[Short task 1]: In the article about Ireland, Apple and the EU tax case, weak demand for which products is given for Apple's disappointing revenue forecast?
[Short task 2]: Resume the article about Ireland, Apple and the EU tax case, writing on from its last sentence.

[Selection]:
****************************************
BusinessCantillon

Ireland and Apple face key opinion next week on EU tax case

The general mood in Government circles is that it’ll soon be releasing the funds in escrow bank to Apple. But what if Vestager secures a rare tax-aid victory?

The European Commission, the bloc's competition watchdog, charged the iPhone maker with preventing competitors "from accessing the necessary hardware and software" for contactless payments, "to the benefit of its own solution, Apple Pay," an EU statement said. Photograph: Kenzo Tribouillard/AFP/Getty
The European Commission, the bloc's competition watchdog, charged the iPhone maker with preventing competitors "from accessing the necessary hardware and software" for contactless payments, "to the benefit of its own solution, Apple Pay," an EU statement said. Photograph: Kenzo Tribouillard/AFP/Getty

Shares in Apple were under pressure on Friday, after the group produced a disappointing revenue forecast for the final three months of the year – its fiscal first quarter, covering the key Christmas sales period – amid weak demand for iPads, watches and AirPods.
****************************************
[Stored rows]:
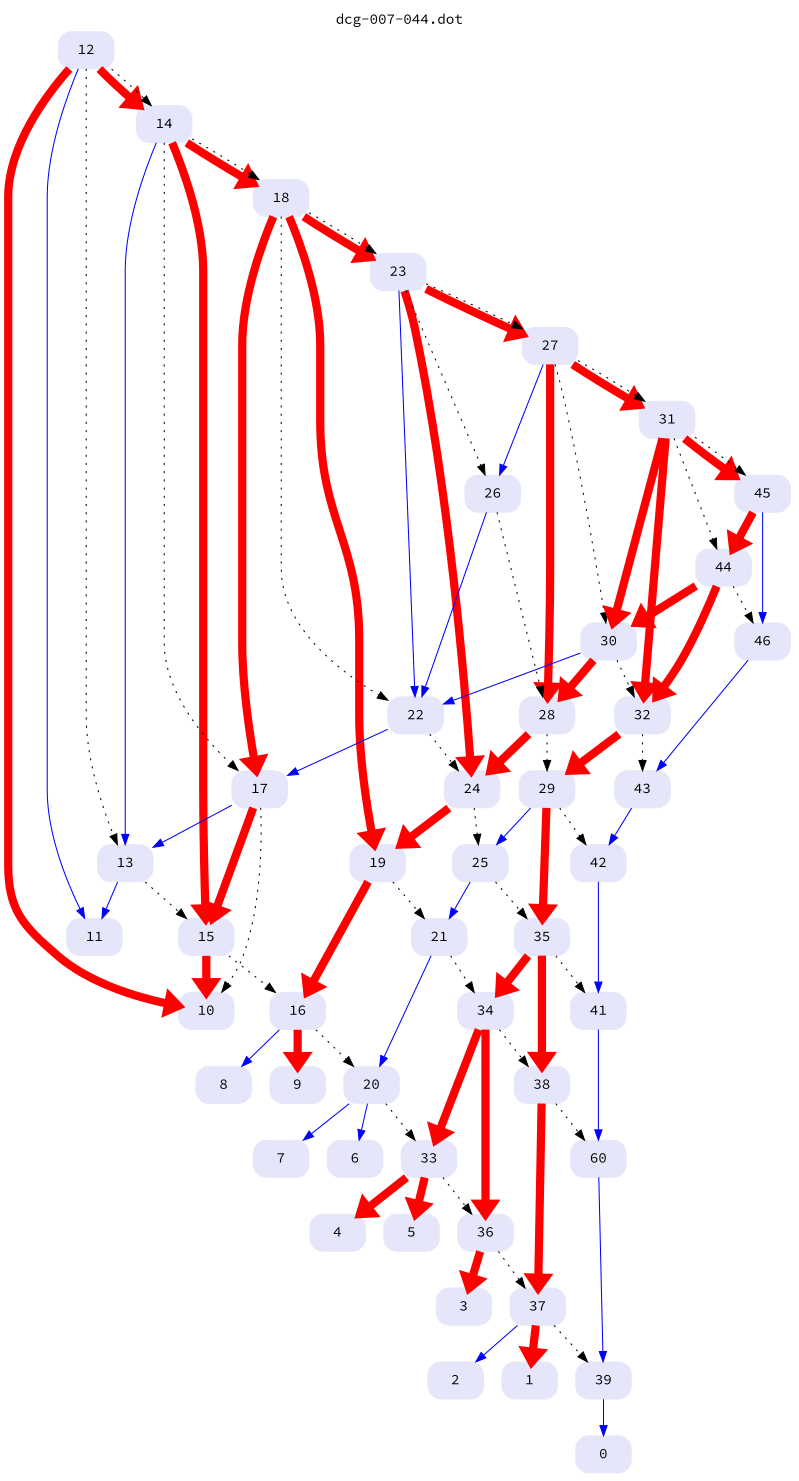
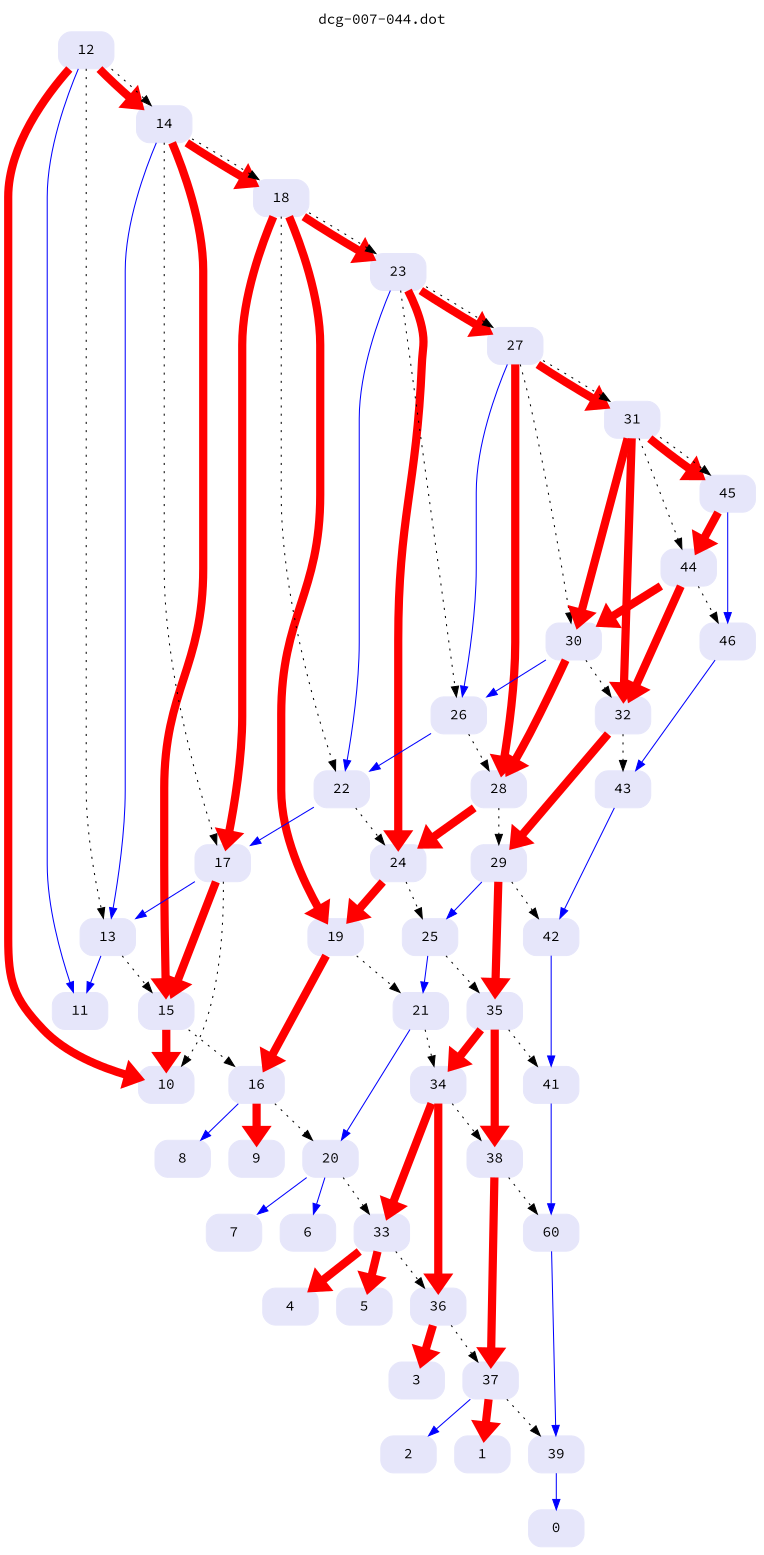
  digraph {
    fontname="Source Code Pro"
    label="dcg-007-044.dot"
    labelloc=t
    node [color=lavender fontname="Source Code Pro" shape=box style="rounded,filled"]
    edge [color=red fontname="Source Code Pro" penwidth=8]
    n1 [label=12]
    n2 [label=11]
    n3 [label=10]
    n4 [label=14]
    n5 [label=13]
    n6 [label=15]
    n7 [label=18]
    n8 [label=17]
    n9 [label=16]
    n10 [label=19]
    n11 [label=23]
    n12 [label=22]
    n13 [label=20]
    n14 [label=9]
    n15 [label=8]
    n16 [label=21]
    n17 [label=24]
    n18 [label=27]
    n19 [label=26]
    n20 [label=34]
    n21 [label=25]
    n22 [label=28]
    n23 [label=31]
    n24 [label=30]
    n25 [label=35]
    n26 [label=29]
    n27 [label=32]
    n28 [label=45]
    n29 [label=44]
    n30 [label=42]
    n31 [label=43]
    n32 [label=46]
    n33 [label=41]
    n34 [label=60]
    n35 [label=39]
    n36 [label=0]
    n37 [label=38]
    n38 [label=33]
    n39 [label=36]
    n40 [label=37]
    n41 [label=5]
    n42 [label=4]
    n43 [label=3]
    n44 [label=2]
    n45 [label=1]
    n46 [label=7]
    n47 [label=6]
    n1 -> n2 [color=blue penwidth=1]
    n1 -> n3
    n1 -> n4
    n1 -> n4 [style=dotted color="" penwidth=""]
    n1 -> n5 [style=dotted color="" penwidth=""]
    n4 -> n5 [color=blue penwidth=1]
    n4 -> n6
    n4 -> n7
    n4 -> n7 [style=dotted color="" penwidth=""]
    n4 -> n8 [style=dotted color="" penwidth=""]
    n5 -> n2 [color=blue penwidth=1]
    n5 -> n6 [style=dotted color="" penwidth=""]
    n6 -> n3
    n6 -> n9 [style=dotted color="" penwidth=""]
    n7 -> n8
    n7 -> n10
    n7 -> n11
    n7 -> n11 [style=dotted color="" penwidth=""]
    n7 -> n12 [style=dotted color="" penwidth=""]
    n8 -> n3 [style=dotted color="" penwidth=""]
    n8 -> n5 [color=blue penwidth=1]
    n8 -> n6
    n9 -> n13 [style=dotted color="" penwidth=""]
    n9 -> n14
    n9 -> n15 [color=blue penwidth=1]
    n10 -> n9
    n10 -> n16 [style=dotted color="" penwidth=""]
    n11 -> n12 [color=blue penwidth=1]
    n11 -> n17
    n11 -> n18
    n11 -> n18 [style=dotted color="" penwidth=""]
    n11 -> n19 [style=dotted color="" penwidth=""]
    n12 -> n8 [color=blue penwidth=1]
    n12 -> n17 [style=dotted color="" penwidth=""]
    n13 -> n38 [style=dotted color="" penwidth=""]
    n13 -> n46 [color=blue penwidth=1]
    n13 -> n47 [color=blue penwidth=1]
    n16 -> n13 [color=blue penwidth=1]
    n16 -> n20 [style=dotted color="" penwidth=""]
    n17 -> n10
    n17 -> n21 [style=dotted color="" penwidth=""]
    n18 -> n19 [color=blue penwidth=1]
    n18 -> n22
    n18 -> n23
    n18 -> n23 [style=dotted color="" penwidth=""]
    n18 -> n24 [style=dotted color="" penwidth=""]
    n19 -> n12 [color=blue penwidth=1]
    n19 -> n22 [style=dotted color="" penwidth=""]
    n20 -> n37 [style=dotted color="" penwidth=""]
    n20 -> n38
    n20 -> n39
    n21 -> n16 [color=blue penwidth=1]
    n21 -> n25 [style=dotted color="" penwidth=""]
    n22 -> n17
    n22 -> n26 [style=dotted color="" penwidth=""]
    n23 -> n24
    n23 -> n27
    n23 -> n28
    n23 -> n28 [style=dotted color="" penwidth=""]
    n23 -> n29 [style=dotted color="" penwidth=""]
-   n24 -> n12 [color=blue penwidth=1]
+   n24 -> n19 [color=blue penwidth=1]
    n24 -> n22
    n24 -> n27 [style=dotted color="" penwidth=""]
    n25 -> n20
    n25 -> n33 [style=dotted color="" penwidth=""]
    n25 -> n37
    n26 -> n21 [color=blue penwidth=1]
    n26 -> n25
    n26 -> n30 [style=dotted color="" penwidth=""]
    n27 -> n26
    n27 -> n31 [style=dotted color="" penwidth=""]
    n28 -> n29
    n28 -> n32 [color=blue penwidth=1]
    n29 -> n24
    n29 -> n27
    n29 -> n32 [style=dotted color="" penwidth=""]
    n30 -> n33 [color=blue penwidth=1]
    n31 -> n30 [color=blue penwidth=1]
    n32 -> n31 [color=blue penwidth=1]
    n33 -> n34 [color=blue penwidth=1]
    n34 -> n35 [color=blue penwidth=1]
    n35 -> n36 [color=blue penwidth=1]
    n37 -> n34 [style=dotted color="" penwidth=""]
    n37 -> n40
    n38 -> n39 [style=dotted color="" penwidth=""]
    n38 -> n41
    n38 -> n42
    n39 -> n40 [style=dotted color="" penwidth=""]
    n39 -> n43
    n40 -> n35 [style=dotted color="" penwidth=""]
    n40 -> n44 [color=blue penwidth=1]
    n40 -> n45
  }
****************************************
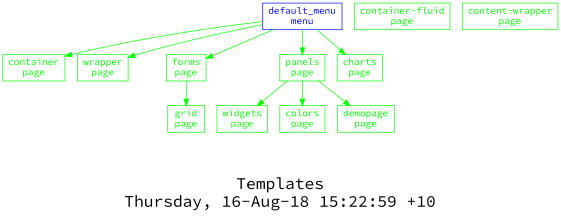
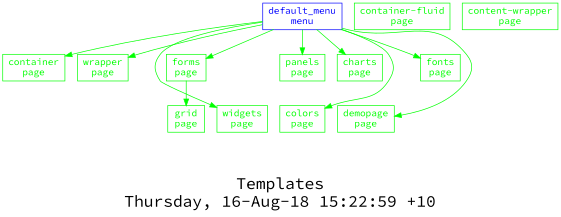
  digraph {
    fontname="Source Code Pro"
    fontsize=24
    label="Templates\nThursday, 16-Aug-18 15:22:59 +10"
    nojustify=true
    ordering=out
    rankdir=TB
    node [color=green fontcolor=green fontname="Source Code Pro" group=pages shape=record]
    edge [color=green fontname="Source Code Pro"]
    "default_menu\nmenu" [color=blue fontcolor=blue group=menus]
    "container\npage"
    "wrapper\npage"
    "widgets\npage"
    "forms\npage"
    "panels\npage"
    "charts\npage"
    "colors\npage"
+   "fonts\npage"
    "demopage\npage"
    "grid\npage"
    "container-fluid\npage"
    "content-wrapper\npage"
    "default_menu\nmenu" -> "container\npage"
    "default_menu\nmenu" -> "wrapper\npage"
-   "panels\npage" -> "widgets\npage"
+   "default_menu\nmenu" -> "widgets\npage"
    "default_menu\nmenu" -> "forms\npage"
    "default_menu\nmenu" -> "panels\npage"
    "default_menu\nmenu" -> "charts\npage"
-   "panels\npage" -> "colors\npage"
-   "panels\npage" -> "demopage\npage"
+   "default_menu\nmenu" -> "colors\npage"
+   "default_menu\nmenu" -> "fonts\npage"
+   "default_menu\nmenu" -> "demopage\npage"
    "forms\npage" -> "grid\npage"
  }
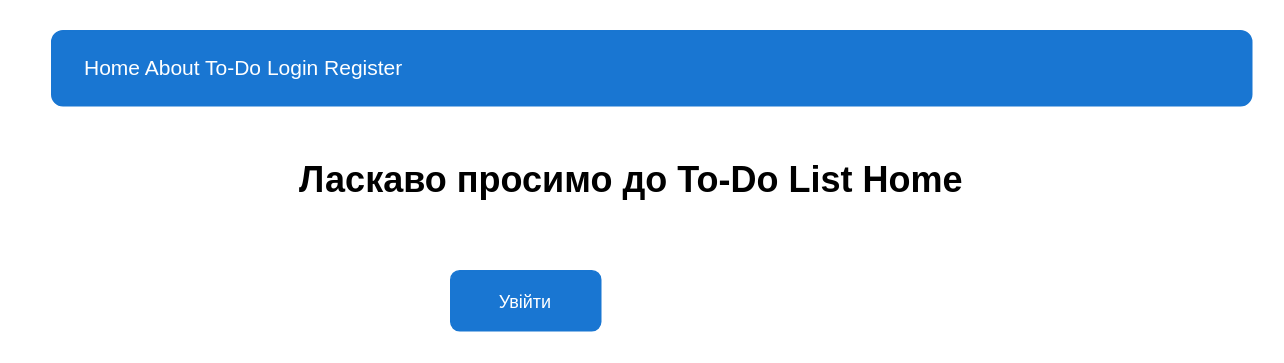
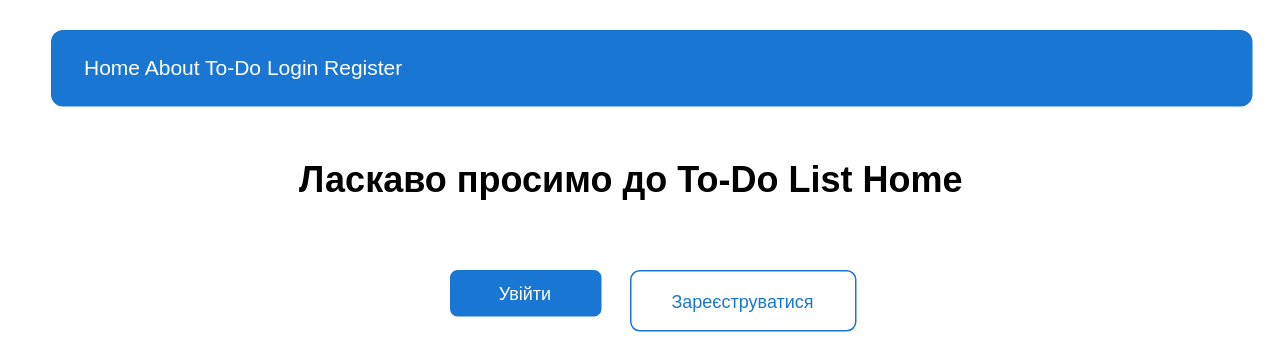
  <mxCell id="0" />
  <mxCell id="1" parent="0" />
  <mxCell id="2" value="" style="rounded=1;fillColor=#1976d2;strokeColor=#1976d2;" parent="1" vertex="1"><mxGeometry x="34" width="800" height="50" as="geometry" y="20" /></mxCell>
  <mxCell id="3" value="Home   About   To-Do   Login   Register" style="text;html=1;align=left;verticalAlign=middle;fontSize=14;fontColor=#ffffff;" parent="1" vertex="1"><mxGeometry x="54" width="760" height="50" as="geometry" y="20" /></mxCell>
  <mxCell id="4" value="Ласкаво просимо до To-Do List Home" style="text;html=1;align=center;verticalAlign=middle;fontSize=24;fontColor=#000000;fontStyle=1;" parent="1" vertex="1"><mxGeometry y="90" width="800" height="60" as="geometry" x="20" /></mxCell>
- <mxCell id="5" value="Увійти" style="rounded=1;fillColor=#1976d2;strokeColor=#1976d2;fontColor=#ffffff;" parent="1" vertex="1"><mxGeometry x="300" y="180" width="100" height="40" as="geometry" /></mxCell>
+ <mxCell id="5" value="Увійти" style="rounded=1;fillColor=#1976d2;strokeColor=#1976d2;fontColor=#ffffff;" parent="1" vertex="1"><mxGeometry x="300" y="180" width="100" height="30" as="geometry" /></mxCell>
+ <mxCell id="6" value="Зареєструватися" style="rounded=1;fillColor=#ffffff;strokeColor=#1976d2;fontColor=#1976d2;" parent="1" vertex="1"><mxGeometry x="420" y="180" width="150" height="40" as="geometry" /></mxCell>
****************************************
[Expected answer 1]: iPads, watches and AirPods.

[Expected answer 2]:
Sales for the quarter are now expected to be flat compared to the same period last year, executives at the tech giant said late on Thursday. Wall Street analysts had pencilled in a 5 per cent increase, to $123 billion (€115 billion).

EU competition commissioner Margrethe Vestager is hoping Apple investors will have something else to complain about next Thursday, when an advisor to the European Court of Justice (ECJ) issues their keenly-anticipated view on the long-running battle over the iPhone maker’s Irish tax affairs.

Advocate general opinions are usually followed by the ECJ, which typically makes a final ruling about six months later.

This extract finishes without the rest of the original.